Verify with `/dli` (License Status: Licensed, VOLUME_MAK).
- Trust `EditionID` over `ProductName` (ProductName reads "Windows 10 Home" on Win11 boxes - stale).
## Pending / Incomplete Tasks
- Domain-join the 3 now-Pro boxes (MDIRECTOR-PC, MEMRECEPT-PC, LAPTOP-8P7HDSEI) into cascades.local
-> dept OUs -> drives. Deferred to tomorrow (Howard).
- NurseAssist: offline; verify it is a real distinct machine vs a duplicate of Assistnurse-pc before
upgrading/joining.
- SALES4-PC: bypassed (Tamra departing); decide repurpose vs upgrade.
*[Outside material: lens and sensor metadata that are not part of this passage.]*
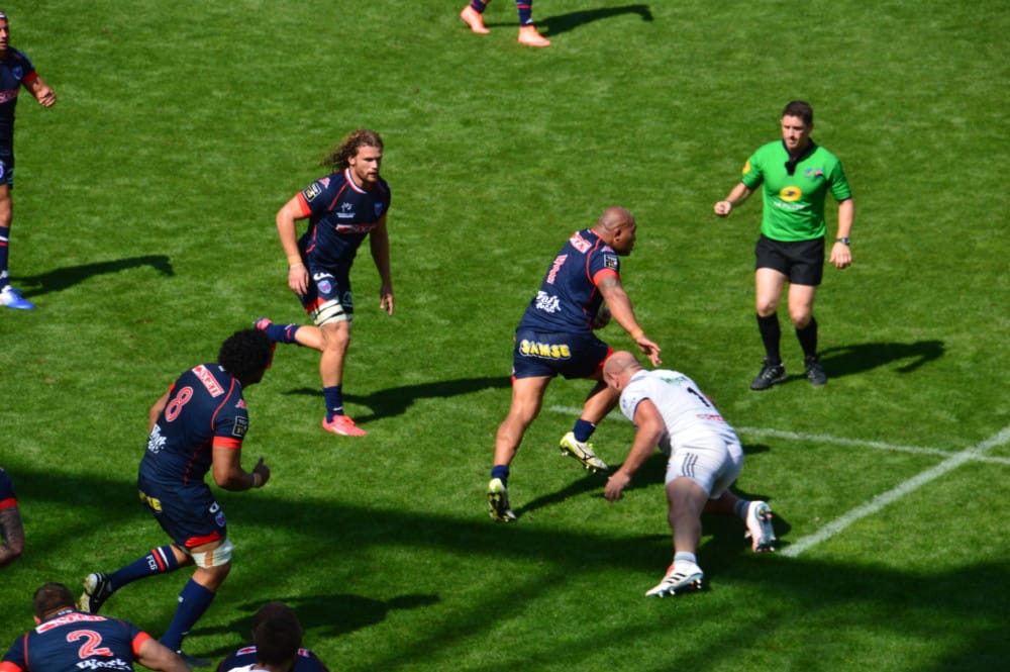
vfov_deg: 4.6
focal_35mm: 300
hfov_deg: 6.9
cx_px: 505
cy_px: 336
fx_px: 8410
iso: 280
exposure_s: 1/500
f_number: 11
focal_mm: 200
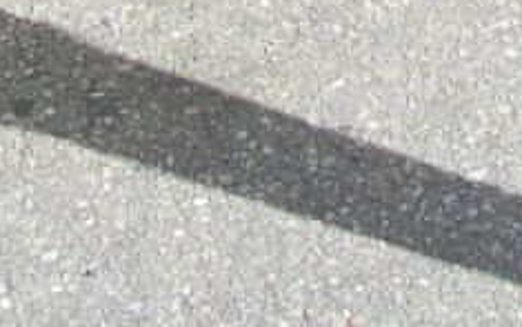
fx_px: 2632
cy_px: -527
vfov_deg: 6.6
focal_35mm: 185
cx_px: 478
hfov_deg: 11.2
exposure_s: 1/125
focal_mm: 5.7
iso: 80
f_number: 8.8
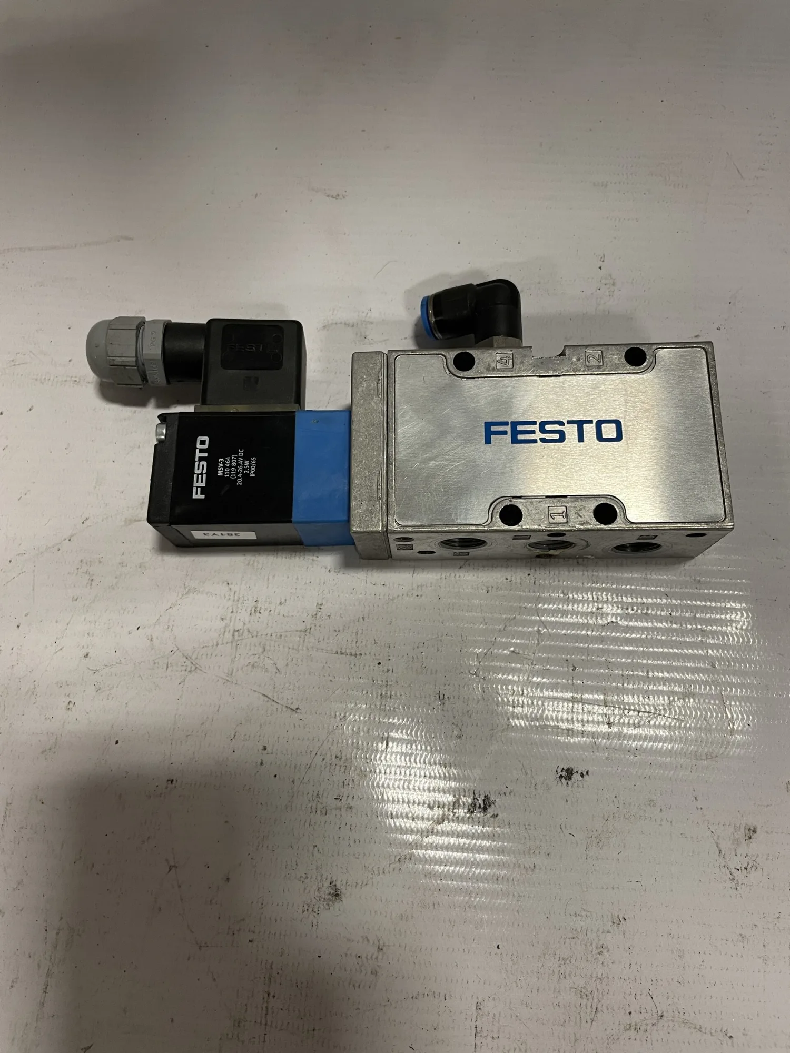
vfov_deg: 67.3
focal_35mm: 26
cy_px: 526
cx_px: 395
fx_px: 791
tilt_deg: -74.7
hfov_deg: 53.1
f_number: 1.6
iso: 80
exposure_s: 1/60
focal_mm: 4.2
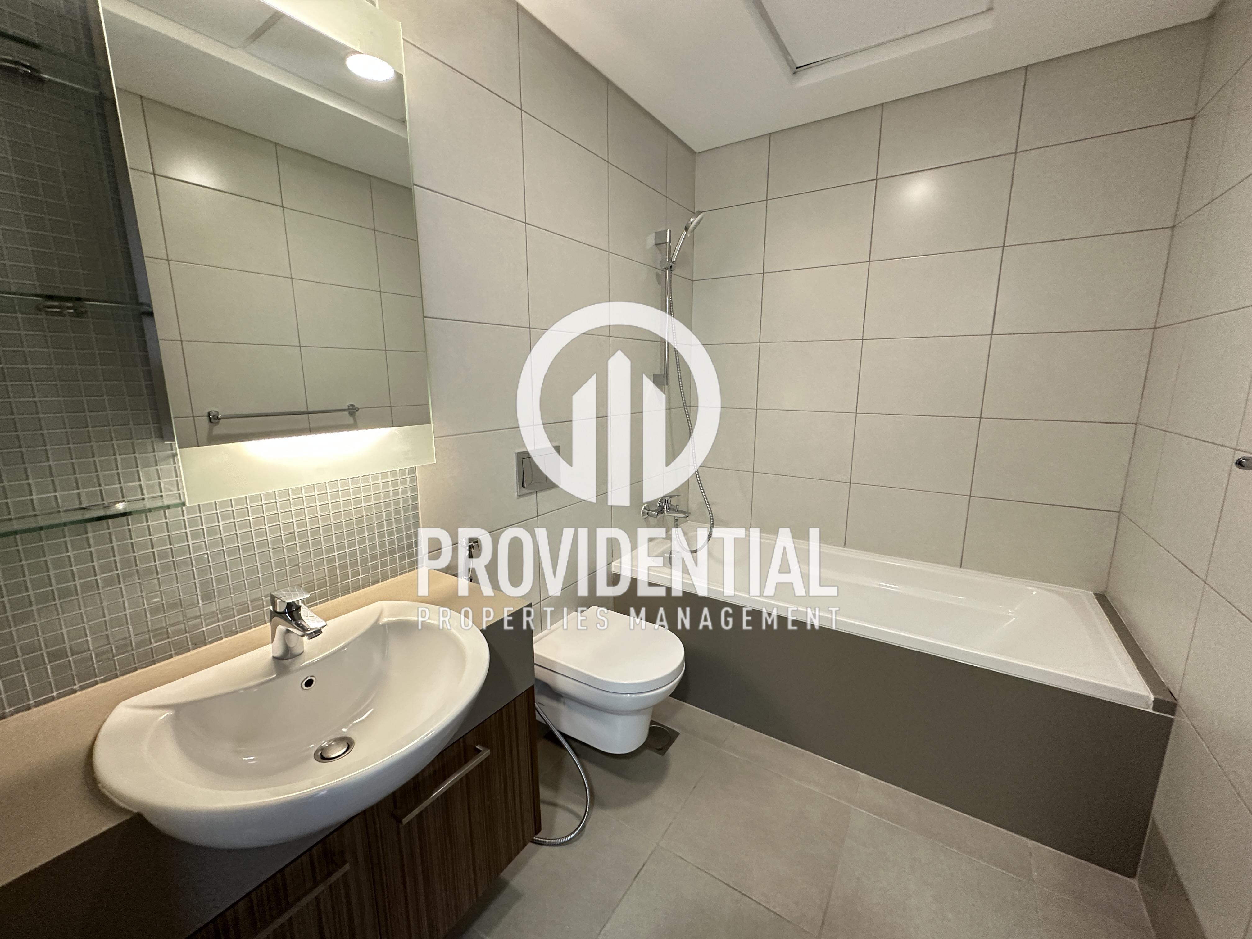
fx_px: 506
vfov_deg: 85.7
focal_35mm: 14
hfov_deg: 102.1
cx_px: 626
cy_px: 470
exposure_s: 1/50
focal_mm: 2.22
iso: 400
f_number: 2.2
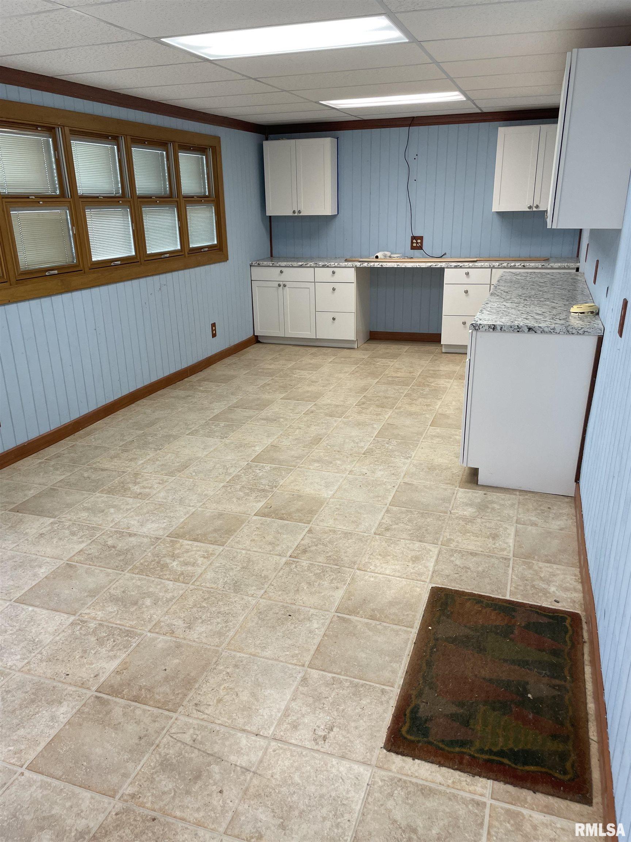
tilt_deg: -18.8
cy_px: 421
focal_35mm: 26
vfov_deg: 67.3
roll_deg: +1.3
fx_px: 632
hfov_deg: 53.1
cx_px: 316
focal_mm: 4.2
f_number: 1.6
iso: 64
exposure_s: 1/120
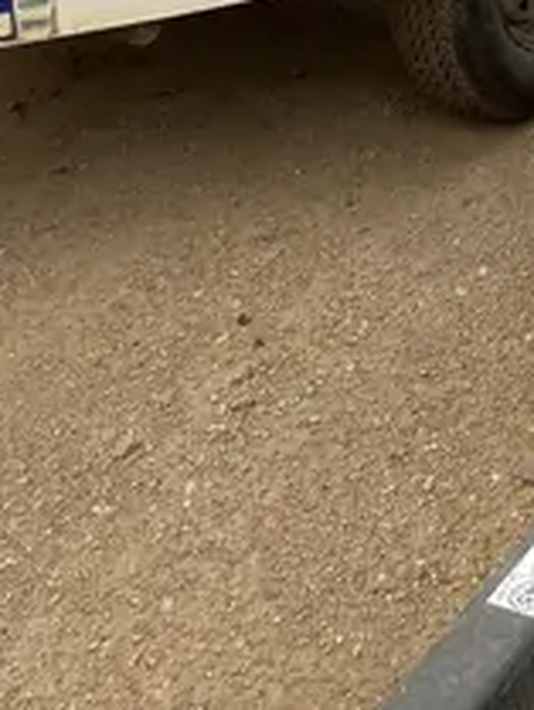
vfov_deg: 17.8
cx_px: 820
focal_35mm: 91
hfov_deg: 15.0
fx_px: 1870
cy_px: -515
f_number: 1.8
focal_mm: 4.25
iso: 32
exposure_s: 1/151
- Broader Cascades migration workstreams continue per REMAINING-WORK-PLAN.md.
## Reference Information
- Syncro ticket #32466 (id 113090740): https://computerguru.syncromsp.com/tickets/113090740
- Invoice #1650806091 — total $215.23 (2x $99 keys + AZ tax; 1.0h labor applied to block).
- Syncro product "Windows Pro Upgrade" id 23571919 ($99, taxable).
- Generic Pro key: VK7JG-NPHTM-C97JM-9MPGT-3V66T (edition flip only, does not activate).